▶ _Exercise requirements_:
**1.** Translate this sentence from the text on defamation defenses below into Spanish: "For example, a person who says that someone is a murderer must prove the fact of murder."
**2.** Answer these questions from the text on defamation defenses below.
(a) Which law sets out the defenses that expand the common law?
(b) Which kinds of people is the defense of innocent dissemination meant to protect?
(c) Who must prove that every part of the material is substantially true?
**3.** Write a continuation of the text on defamation defenses below, picking up after its final sentence.

▶ _Source text_:
----

It is not a defence to an action for defamation that a person was merely repeating what another person said or that the person to whom the defamatory material was published did not believe it. However, there are valid defences that apply, depending on the circumstances of the case. The Defamation Act 2005 sets out a number of defences that expand the common law and create new statutory defences.
The defence of innocent dissemination is intended to protect people such as newsagents, booksellers, librarians and internet service providers (ISP) who unwittingly publish defamatory matter without negligence on their part. However the defence does not stand if the ISP, newsagent etc has the requisite knowledge of the content, however as to exactly what level of knowledge, the law is unclear.
The defendant (the alleged defamer) must prove that every part of the material is substantially true. For example, a person who says that someone is a murderer must prove the fact of murder. Where defamatory matter carries several imputations it is a defence if the reputation of the plaintiff is not harmed beyond damage caused from those of the imputations which are true [Defamation Act 2005 s 24]. For example, if a publication suggests that a professional person has deceived a client and has taken a client’s money and only one of the imputations is true that may be sufficient to defend the whole publication.

----

▶ _Extracted entries_:
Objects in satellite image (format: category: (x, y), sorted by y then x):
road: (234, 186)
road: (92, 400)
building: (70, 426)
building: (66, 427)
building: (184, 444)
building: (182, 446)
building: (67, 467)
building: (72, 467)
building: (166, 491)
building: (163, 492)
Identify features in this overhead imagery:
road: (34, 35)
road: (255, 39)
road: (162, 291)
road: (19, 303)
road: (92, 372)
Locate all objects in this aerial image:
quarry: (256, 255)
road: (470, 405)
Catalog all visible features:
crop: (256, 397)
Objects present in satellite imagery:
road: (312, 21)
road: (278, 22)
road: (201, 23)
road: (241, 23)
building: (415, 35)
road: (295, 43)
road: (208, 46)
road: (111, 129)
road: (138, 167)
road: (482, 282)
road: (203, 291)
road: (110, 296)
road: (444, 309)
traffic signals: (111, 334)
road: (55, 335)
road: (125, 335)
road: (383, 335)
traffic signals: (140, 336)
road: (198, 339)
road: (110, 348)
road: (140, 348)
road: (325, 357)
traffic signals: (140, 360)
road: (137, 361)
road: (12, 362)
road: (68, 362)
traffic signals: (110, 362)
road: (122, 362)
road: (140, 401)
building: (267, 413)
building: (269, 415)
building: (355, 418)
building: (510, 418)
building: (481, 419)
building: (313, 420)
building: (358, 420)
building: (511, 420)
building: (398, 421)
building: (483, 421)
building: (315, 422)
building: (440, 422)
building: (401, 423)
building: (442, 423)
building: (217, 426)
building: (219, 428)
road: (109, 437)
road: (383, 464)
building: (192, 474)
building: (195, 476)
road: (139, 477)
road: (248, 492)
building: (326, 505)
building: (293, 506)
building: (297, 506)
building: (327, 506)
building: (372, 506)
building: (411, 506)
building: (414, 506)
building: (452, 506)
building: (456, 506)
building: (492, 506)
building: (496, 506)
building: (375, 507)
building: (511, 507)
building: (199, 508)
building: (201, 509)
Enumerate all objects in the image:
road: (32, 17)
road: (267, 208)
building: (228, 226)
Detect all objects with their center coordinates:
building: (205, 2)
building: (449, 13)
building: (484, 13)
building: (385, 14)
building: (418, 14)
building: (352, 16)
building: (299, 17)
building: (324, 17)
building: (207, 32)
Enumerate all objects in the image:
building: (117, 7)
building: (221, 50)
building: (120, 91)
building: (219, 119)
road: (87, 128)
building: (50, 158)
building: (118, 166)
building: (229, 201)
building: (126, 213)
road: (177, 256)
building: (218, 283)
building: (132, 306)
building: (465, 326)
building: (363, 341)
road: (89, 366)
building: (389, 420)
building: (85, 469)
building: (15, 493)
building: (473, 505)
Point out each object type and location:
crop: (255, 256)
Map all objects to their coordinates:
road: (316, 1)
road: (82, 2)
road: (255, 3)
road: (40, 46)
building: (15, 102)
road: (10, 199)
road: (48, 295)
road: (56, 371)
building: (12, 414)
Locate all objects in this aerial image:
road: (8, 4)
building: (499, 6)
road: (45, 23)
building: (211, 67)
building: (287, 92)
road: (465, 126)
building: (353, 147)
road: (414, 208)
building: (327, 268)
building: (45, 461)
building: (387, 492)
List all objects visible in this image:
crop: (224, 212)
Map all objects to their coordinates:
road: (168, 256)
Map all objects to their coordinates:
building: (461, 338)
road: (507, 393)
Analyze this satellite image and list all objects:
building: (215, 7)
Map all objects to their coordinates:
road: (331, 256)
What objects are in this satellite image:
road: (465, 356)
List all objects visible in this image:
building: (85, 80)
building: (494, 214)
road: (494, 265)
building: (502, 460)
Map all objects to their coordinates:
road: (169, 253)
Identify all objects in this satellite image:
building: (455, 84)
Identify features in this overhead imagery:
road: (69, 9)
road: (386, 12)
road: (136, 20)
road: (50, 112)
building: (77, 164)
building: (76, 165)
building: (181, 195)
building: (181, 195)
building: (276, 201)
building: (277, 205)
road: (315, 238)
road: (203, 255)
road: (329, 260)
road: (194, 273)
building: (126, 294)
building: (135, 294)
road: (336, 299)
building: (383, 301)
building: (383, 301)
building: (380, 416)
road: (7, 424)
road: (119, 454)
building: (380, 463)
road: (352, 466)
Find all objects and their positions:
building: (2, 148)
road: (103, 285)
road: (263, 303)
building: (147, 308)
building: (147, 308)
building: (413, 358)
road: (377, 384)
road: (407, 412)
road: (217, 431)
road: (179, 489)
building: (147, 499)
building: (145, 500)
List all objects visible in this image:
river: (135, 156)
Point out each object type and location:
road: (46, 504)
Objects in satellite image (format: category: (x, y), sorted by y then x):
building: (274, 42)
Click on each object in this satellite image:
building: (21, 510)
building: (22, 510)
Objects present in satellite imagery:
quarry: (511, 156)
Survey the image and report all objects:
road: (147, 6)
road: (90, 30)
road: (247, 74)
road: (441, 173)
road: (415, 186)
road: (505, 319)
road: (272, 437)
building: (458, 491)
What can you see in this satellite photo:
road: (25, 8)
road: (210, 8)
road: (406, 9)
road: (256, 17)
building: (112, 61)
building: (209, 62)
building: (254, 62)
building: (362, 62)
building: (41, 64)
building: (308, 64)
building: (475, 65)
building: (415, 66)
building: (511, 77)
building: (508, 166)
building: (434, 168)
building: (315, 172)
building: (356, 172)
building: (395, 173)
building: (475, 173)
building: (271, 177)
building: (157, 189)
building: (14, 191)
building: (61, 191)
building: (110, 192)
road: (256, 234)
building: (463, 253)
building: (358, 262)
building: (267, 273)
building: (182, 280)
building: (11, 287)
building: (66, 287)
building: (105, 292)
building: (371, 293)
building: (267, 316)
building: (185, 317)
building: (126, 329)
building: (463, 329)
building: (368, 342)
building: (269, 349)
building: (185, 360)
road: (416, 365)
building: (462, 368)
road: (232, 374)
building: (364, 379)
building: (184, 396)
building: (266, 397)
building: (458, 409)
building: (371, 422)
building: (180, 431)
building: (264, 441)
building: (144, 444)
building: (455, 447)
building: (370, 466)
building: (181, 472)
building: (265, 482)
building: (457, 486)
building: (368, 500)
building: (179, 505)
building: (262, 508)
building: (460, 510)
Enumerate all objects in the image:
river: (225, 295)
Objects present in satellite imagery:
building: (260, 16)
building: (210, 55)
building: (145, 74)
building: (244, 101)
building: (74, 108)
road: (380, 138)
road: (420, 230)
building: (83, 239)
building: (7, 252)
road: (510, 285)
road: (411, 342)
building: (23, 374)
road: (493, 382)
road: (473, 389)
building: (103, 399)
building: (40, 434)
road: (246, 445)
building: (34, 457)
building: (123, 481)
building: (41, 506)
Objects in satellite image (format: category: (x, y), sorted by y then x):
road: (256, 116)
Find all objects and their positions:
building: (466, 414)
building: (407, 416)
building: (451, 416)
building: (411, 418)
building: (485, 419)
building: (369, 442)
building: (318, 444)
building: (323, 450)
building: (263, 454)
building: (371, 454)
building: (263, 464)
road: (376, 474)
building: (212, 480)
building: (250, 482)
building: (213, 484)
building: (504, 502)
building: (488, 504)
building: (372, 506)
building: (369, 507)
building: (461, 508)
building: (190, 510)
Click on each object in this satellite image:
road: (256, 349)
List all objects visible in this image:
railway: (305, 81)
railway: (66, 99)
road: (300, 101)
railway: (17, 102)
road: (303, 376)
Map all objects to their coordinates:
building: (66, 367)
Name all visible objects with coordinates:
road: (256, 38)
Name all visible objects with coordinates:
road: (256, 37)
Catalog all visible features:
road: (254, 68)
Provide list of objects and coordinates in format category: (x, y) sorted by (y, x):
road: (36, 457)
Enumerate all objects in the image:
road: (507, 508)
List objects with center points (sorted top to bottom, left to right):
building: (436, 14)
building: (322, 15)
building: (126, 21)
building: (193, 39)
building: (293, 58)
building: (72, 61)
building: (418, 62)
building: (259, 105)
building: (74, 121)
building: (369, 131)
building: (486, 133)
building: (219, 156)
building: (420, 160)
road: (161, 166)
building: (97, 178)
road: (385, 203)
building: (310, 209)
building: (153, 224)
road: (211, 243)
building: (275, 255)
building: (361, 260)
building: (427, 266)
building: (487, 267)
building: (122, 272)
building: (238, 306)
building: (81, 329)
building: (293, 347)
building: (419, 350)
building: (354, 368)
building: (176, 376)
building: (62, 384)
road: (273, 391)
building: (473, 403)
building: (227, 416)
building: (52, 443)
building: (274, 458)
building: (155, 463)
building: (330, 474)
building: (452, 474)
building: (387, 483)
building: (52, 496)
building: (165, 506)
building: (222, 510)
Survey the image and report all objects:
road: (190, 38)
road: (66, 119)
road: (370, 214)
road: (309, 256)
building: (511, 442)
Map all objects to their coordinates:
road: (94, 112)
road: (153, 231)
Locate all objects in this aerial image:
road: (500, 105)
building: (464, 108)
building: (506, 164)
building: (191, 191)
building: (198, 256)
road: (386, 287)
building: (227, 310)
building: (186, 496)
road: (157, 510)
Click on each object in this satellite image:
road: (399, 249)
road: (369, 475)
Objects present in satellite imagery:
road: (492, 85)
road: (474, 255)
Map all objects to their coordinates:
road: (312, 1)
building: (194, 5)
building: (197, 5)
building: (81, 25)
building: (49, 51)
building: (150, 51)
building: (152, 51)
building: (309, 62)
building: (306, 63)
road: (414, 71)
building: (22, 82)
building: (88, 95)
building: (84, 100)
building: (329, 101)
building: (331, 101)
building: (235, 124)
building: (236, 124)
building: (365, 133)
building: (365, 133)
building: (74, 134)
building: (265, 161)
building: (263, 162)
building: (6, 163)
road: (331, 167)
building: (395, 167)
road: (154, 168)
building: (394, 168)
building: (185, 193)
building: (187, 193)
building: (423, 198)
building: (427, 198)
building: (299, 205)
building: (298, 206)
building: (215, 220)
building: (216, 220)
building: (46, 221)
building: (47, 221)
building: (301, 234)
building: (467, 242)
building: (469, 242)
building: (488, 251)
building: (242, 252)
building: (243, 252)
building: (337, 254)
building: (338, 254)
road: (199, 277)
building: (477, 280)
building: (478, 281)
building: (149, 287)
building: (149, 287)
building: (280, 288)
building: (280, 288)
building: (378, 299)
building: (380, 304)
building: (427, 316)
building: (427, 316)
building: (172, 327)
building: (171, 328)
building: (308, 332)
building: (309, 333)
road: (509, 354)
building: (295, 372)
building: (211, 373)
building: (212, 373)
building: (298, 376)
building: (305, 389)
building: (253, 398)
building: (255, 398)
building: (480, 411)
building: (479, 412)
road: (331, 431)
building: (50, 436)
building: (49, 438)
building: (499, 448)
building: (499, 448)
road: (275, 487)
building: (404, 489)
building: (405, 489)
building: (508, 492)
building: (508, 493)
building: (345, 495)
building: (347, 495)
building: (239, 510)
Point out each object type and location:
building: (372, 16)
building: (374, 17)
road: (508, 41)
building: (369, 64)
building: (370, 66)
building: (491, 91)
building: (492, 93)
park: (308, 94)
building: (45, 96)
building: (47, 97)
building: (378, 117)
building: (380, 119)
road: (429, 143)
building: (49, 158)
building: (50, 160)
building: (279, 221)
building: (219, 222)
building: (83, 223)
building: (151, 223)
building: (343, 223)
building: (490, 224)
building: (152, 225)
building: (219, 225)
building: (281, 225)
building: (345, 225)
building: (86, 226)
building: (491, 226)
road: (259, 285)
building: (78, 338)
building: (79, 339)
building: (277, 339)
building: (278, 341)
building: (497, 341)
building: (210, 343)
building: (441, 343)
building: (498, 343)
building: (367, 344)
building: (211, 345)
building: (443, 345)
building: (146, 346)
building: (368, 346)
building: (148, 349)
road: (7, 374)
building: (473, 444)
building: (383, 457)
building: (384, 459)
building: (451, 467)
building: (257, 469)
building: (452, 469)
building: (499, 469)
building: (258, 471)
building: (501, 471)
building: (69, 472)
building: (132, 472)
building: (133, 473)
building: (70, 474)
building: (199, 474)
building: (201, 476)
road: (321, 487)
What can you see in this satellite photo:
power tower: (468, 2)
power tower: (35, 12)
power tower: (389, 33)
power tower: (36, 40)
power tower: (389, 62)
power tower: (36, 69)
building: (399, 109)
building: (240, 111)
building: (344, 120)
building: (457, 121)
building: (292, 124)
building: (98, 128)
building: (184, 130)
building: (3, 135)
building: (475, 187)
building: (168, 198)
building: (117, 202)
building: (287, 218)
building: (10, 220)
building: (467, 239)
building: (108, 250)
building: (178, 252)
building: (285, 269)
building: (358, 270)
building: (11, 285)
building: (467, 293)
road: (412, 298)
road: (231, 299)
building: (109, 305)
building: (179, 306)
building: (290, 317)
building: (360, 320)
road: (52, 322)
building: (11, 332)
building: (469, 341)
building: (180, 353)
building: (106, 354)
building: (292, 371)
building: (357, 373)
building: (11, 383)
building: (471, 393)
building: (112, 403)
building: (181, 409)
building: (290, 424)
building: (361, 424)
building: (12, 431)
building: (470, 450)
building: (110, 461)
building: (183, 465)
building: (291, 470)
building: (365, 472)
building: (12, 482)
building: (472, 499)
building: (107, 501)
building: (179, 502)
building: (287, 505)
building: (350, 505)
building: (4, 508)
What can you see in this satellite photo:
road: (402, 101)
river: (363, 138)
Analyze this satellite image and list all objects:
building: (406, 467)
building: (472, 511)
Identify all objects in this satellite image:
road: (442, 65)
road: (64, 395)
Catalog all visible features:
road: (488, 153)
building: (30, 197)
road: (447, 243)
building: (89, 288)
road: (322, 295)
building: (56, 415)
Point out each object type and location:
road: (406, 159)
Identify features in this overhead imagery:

----

▶ _Solved tasks_:
**1.** Por ejemplo, una persona que dice que alguien es un asesino debe probar el hecho del asesinato.

**2.**
(a) The Defamation Act 2005.
(b) Newsagents, booksellers, librarians and internet service providers (ISP).
(c) The defendant, meaning the alleged defamer.

**3.**
Lord Birkett said in 1951 - 'It is the right of every man to comment freely, fairly and honestly on any matter of public interest.' This principle means it is not defamatory when words are an expression of opinion and not a statement of fact. It may be difficult to determine if words are statements of facts or expressions of opinion. Words must be construed in their context and in some circumstances words that would otherwise be statements of fact might be viewed as comments.
The opinion, however, must be fair and based upon facts which the defendant can identify and prove to be true. It must also be honestly held and not motivated by malice (some improper or dishonest motive). Personal ill will by the defendant towards the plaintiff is an example of malice. 'Public interest' is a wide concept involving what is a legitimate concern to the public. Instances include the conduct of people holding public office, the conduct of a political party, the conduct of a clergyman and artistic works such as plays and books. It extends as far as the criticism of a restaurant's food in a newspaper review.
The Defamation Act 2005 (SA) s 29 provides a defence of honest opinion where the expression of opinion is related to a matter of public interest and based on ‘proper material’ that is substantially true or based on privileged material.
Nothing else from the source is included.